Reporter: Adinda Ade Mustami | Editor: Yudho Winarto
Gubernur BI Agus Martowardojo menyebut tantangan di depan adalah bagaimana neraca pendapatan dan neraca jasa tidak terus mengalami defisit. Neraca jasa merupakan transaksi penerimaan dan pengeluaran yang berhubungan dengan jasa-jasa kargo dan jasa perjalanan. Sedang neraca pendapatan merupakan transaksi penerimaan dari atribusi pendapatan investasi langsung dan pengeluaran pembayaran bunga pinjaman luar negeri.
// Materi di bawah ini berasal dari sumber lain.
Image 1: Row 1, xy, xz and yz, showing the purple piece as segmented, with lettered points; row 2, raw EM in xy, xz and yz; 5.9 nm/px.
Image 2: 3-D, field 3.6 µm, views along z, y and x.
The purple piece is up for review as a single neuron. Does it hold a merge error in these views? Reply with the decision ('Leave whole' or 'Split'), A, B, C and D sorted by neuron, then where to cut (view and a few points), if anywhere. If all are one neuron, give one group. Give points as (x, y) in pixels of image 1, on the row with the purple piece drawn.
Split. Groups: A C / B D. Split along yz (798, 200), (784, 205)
Data BI menunjukkan, dalam lima tahun ke belakang, neraca jasa terus mengalami defisit. Selama 2011-2015, neraca jasa mencatat defisit sekitar US$ 8 miliarUS$ 11 miliar. Sedang neraca pendapatan 2011-2015 selalu mencatat defisit US$ 25 miliarUS$ 29 miliar. Pada 2016, neraca jasa dan neraca pendapatan kembali defisit. Agus menyebut, neraca jasa 2016 defisit US$ 6 miliar dan neraca pendapatan 2016 defisit US$ 30 miliar.
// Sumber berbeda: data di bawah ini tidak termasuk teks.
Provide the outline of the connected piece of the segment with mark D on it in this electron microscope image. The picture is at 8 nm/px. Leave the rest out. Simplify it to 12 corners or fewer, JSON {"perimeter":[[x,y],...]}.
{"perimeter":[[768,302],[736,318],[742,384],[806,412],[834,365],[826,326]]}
BI memprediksi di tahun ini, defisit transaksi berjalan akan melebar menjadi 2,4% dari PDB. Pelebaran defisit itu dipengaruhi oleh potensi peningkatan impor tahun ini. Hal itu sejalan dengan perbaikan pertumbuhan ekonomi yang diperkirakan bank sentral berada di kisaran 5%-5,4%. "(Meski melebar) kalau masih di kisaran 2,5%-3% dari PDB, kami rasa itu merupakan kondisiĀ sustainable," kata Agus.
Ekonom Maybank Indonesia Juniman memproyeksikan, di kuartal I-2017 defisit transaksi neraca berjalan kembali naik menjadi 1,8% dari PDB. Kinerja ekspor diperkirakan tertekan, sedang impor tetap berjalan. "Ekspor tertahan karena penurunan ekspor konsentrat. Freeport belum bisa ekspor sejak pertengahan Januari," kata dia.
Juniman juga memperkirakan NPI di kuartal I-2017 masih surplus karena masih adanya arus modal asing masuk (capital inflow). Ini dipengaruhi penerbitan global sukuk US$ 2,5 miliar bulan lalu. "Kami perkirakan NPI surplus sekitar US$ 2,5 miliar sehingga cadangan devisa naik menjadi US$ 118,5 miliar di akhir Maret 2017," tambah dia.